§ Lo que se pide
Retoma el texto de más abajo, con consejos para sobrevivir como profesor sustituto, y sigue escribiéndolo a partir de su última línea.

§ Texto de partida
Como quien tenga más problemas seas tú vas a ser la cabeza de turco de padres, alumnos y el claustro casi al completo durante el curso entero, o la sustitución, hasta que puedas salir del círculo vicioso. No te lo tomes como algo personal, le pasa al más pintado.

 

 

Algunas estrategias para sobrevivir:

 

1. PIDE AYUDA A ALGUN COMPAÑERO COMPRENSIVO.

 

Muy pocos se acuerdan de su época de sustitutos y los problemas que tuvieron al iniciar su carrera profesional, y tus problemas mejorarán su autoestima, pero siempre encontrarás algún compañero/-a comprensivo y dispuesto a darte consejos, que serán mucho más válidos que todo lo que hayas aprendido durante el master porque están sobre el terreno y ese alumnado concreto.

 

 

2. TRABAJA, TRABAJA Y TRABAJA.

 

Lo que hagas ahora será trabajo que te ahorrarás más adelante, los inicios son siempre duros. Las faltas de respeto más dolorosas vienen de los alumnos con mejor rendimiento al comprobar que no dominas bien la asignatura, cosa normal porque estás empezando, estás agobiado con todo el trabajo que te cae de repente, a veces incluyendo corregir cosas que se dejó el que estaba antes que tú y encima no tienes experiencia. 

Si pierdes prestigio ante estos alumnos lo perderás también a los ojos del resto del alumnado, que lo único que necesita son más motivos para fastidiarte, como si no fueran capaces de encontrarlos por sí mismos.

 

 

3. PLANIFICACIÓN.

 

Las clases deben estar sobrepreparadas con todo perfectamente planificado y el material preparado para no dejarles ni un minuto de respiro y debes ser perfectamente puntual. Como la clase se te desmande durante los primeros 5-10 minutos ya no hay quien la enderece.

 

 

4. AÍSLATE DE LOS MENTIDEROS.

 

Si te acercas y eres del tipo sensible que todo le afecta van a minar tu autoestima con sus comentarios sobre el trabajo de tus compañeros, que por mal que lo hagan van a hacerlo mejor que tú. Quizá no puedas evitar hablar de tus opiniones políticas y habrá quien se lo tome como una provocación, ya sabemos todos como van las cosas, y en esta fase no te conviene crearte enemistades, sino redes de apoyo. Y como hables sobre tus problemas profesionales o personales a la persona equivocada vas a ser el tema de conversación (o sea, el PRINGADO)  del claustro al completo.

 

 

5. EXIGE FOTOS, PLANOS DE SITUACIÓN DE ALUMNOS Y LISTAS.

§ Datos aportados
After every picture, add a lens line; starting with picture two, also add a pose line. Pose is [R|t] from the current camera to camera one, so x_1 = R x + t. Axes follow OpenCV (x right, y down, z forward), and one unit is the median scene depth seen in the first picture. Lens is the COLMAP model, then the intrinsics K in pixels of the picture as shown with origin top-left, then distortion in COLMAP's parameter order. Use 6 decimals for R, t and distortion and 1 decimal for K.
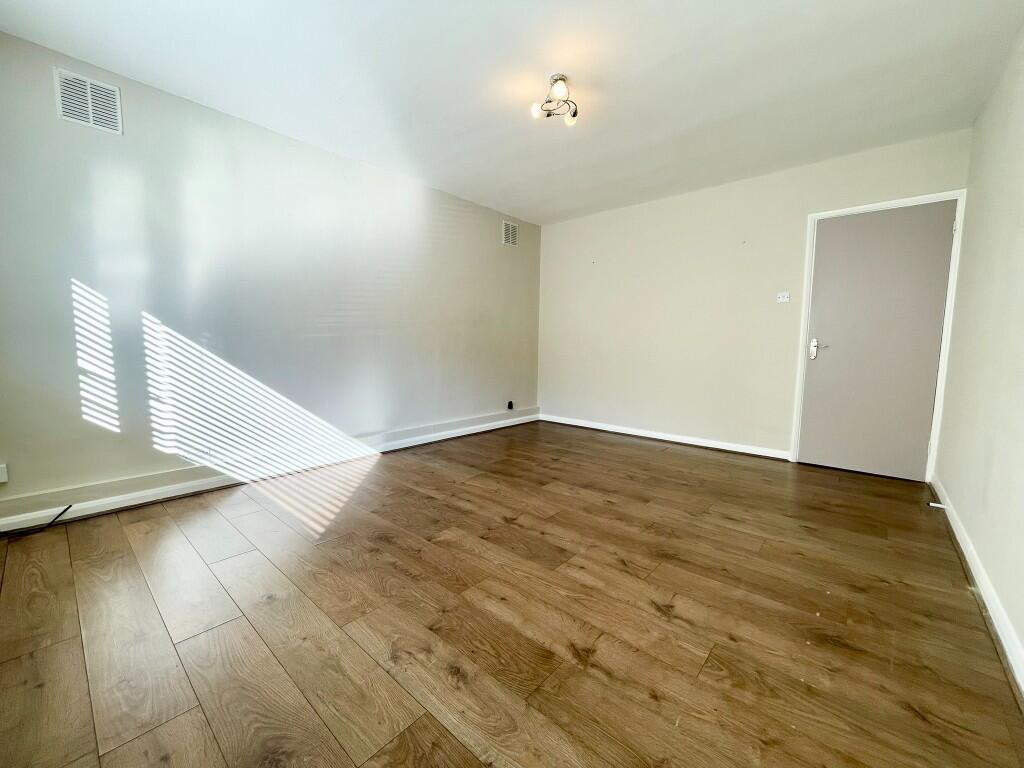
lens RADIAL K [[415.1, 0, 512.0], [0, 415.1, 384.0], [0, 0, 1]] dist [0.001087, -0.000216]
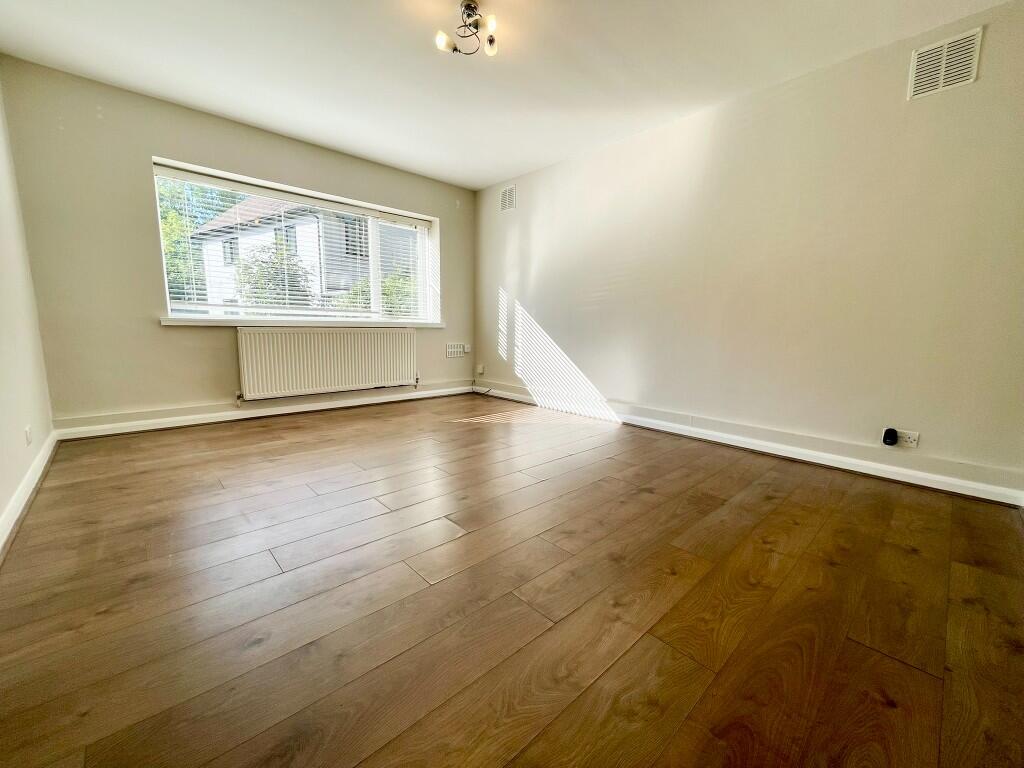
lens RADIAL K [[415.1, 0, 512.0], [0, 415.1, 384.0], [0, 0, 1]] dist [0.001087, -0.000216]
pose [[-0.103538, 0.128539, -0.986285, 1.058358], [-0.110660, 0.983969, 0.139854, -0.058803], [0.988450, 0.123622, -0.087654, 1.222350]]
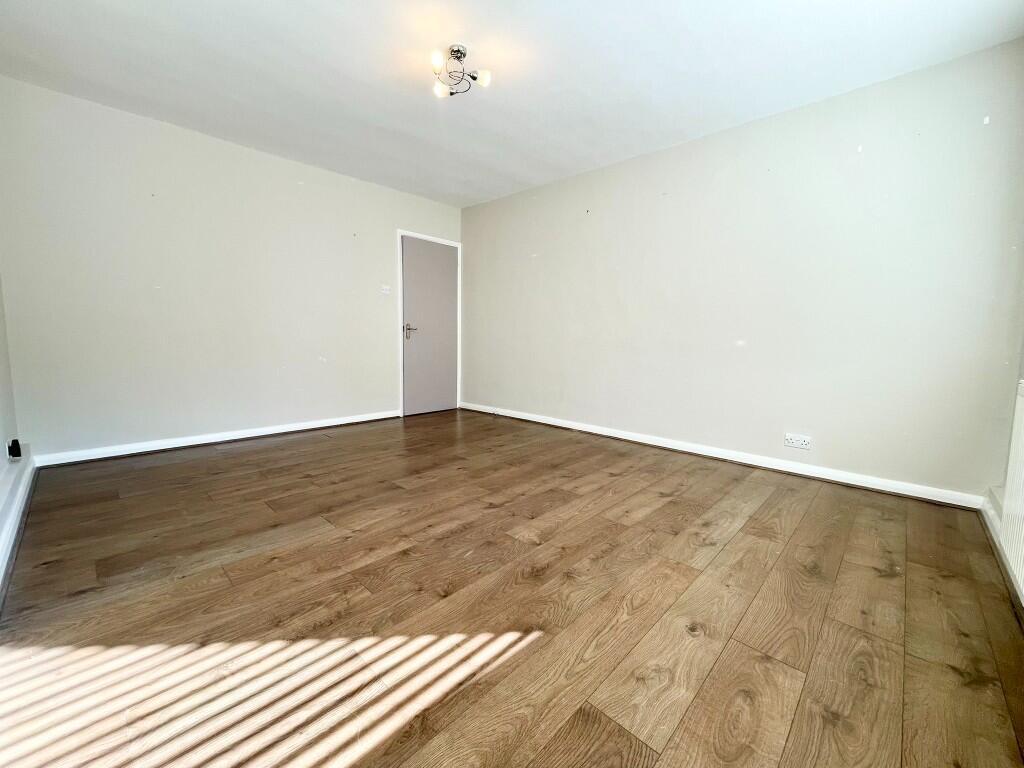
lens RADIAL K [[415.1, 0, 512.0], [0, 415.1, 384.0], [0, 0, 1]] dist [0.001087, -0.000216]
pose [[0.042369, -0.123883, 0.991392, -0.899180], [0.079807, 0.989532, 0.120240, -0.069279], [-0.995909, 0.074026, 0.051813, 0.842846]]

§ Tu respuesta
 

No tengas miedo de ponerte pesado/-a, si no te las da la persona a la que sustituyes o la directiva del centro persigue de forma incansable a quien haga falta durante el tiempo que sea necesario. Es imprescindible que puedas llamar a los alumnos por su nombre lo antes posible, pero no te agobies con ello, casi nadie lo consigue rápido con ratios de más de 30 alumnos.

 

 

6. NO TE HAGAS EL SIMPÁTICO/-A CON LOS ALUMNOS.

 

Todo el mundo quiere cambiar al malo de las películas, y con los profesores pasa lo mismo. Si consiguen hacer sonreír a un "borde" se sentirán las mejores personas del mundo.

Un acercamiento amigable desde el primer momento es una señal inequívoca de que pueden pasarse contigo y en la clase. Lo peor es que si te pierden el respeto por muy bien que les caigas te van a hacer la vida imposible, porque lo que necesitan es un adulto que haga de adulto y les guíe.

Establece unas normas rígidas y sé coherente, ya tendrás tiempo de aflojar... si es que sigues trabajando en el mismo sitio.

 

 

7. NO TENGAS MIEDO A PEDIR Y ESTABLECER LÍMITES.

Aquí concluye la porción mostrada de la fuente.